Memang dalam pemerintahan seiring
pergantian presiden, perombakan kabinet akan selalu terjadi tak lain halnya
dengan pergantian pemegang kementerian pendidikan beserta aturan-aturan nya
akan diganti pula mulai dari kurikulum, sistem sampai pengajarnya akan dikenai
aturan tersebut. Namun realita yang dihasilkan kiranya belum menampakkan hasil.
Wajah dunia pendidikan masih memperlihatkan kekusamannya. Selalu menjadi
pertanyaan apakah sistem kurikulum yang dibuat pemerintah kurang tepat
sehingga tidak cocok dengan selera generasi kita? mungkin apakah tenaga
pendidik bangsa ini yang kurang kompeten dalam menyumbangkan kompetensinya pada
dunia pendidikan? Atau mungkin malah generasi muda kita yang malas dan
tidak peduli akan pendidikan bagi dirinya?. Banyak sekali orang yang
mempertanyakan tiga pertanyaan dasar tersebut mulai dari sistemnya, gurunya
atau malah muridnya sendiri.

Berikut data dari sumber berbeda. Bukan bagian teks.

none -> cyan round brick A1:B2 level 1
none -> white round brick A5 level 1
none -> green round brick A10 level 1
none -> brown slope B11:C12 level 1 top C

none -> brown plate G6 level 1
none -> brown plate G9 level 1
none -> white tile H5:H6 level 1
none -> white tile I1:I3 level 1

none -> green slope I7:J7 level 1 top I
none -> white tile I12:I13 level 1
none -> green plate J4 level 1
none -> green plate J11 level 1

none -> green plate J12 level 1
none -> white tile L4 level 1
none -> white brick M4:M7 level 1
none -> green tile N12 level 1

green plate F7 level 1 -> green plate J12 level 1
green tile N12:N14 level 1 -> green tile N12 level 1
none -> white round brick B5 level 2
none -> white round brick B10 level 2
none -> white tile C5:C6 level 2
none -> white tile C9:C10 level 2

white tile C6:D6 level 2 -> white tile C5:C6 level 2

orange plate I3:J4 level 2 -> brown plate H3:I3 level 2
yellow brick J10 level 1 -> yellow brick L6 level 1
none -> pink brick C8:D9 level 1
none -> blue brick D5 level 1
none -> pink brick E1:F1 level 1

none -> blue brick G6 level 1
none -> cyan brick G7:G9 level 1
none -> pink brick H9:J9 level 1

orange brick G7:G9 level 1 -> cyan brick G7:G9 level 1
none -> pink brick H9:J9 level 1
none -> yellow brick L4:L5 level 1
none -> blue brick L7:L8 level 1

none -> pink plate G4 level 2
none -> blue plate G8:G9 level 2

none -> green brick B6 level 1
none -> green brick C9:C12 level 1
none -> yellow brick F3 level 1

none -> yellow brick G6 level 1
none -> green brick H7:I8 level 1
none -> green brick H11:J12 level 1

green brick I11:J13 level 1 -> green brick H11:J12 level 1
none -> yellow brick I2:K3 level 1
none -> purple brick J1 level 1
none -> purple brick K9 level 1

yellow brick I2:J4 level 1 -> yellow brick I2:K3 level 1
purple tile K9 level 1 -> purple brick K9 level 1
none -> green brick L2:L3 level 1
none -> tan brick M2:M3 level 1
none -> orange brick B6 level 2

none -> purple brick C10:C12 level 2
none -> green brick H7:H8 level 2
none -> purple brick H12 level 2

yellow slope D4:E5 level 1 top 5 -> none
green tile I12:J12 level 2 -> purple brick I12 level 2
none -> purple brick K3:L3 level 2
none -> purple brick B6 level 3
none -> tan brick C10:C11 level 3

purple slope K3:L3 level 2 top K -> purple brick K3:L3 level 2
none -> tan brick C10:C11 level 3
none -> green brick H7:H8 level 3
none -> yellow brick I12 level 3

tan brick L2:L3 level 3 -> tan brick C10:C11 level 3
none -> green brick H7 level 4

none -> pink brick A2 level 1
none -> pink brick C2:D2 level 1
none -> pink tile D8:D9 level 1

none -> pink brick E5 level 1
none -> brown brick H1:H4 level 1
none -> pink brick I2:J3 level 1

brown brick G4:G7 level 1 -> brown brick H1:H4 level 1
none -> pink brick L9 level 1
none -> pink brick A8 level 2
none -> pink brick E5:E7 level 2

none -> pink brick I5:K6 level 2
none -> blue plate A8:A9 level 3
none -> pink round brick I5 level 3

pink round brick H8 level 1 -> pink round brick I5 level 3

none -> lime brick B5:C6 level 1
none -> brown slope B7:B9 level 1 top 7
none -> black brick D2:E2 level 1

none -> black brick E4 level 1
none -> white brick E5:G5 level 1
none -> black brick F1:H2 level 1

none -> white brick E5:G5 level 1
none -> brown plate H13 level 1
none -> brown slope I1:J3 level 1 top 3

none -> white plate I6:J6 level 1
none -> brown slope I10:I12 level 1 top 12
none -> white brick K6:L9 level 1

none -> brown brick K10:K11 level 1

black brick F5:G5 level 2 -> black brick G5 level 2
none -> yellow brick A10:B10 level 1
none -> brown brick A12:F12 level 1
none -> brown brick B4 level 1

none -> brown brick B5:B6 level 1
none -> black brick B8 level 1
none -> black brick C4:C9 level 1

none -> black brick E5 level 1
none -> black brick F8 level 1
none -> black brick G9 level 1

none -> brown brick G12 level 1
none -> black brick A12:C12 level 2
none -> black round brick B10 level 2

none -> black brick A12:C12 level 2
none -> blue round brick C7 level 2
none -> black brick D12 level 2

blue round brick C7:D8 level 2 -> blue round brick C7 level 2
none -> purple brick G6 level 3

Tiga pertanyaan dasar ini memang sangat perlu
untuk dilakukan refleksi, terus dari hasil perefleksian itu harus ditemukan
suatu alternatif ide sehingga bisa di implementasikan dalam ranah pendidikan
yang nyata.
Bila ditilik lebih lanjut dari tiga
pertanyaan dasar tersebut, ada suatu masalah yang sekiranya menjadi problem
paling serius dalam dimensi pendidikan kita, yaitu mengenai pengajar atau guru.
Seringkali ditemui dalam masyarakat, terutama guru-guru yang mengajar di suatu
instansi pendidikan lebih utama lagi yang non PNS, selalu mengeluh akan gaji yang mereka dapat, terus apa
masalahnya dengan generasi muda?, jelas ini menjadi problem yang sangat
penting sekaligus berbahaya bagi generasi muda bangsa. Bila tunjangan guru
dalam instansi pendidikan tidak memadai dengan realitas kehidupan ekonomi yang
semakin menekan mau tidak mau seorang guru akan mencari alternatif lain untuk
memenuhi kebutuhan ekonomi hidupnya sehingga menjadi seorang guru tidak
diprioritaskan lagi. Hal ini akan berdampak bagi kualitas pendidikan yang
diberikan guru pada anak didiknya. Realita sekarang banyak guru yang masih datang
tidak tepat waktu, dalam KBM juga malas-malasan memberikan materi pelajaran,
mulai dari tidak mempertimbangkan metode dan media yang tepat dalam kegiatan
belajar mengajar. Yang lebih ekstrimnya lagi penanganan bagi anak berkebutuhan
khusus yang tidak pada tempatnya. Ini juga menjadi problem yang sangat perlu
diperhatikan dalam dunia pendidikan. Instansi pendidikan kita seperti tidak
melihat permasalahan tersebut. Bisa dilihat dari sekolah dasar yang seharusnya
menjadi titik awal pijakan anak, seakan malah membuat bingung anak didik dengan
segudang mata pelajaran yang diberikan kepadanya. Burung yang seharusnya
diajari terbang malah diajak berenang, memanjat atau mungkin bergelantungan
diatas pohon.
Kompetensi dan kualitas seorang
pengajar harusnya di bidik dengan baik sehingga tak ada kesenjangan dalam dunia
pendidikan. Tak lupa kesejahteraan seorang pendidik juga harus diperhatikan.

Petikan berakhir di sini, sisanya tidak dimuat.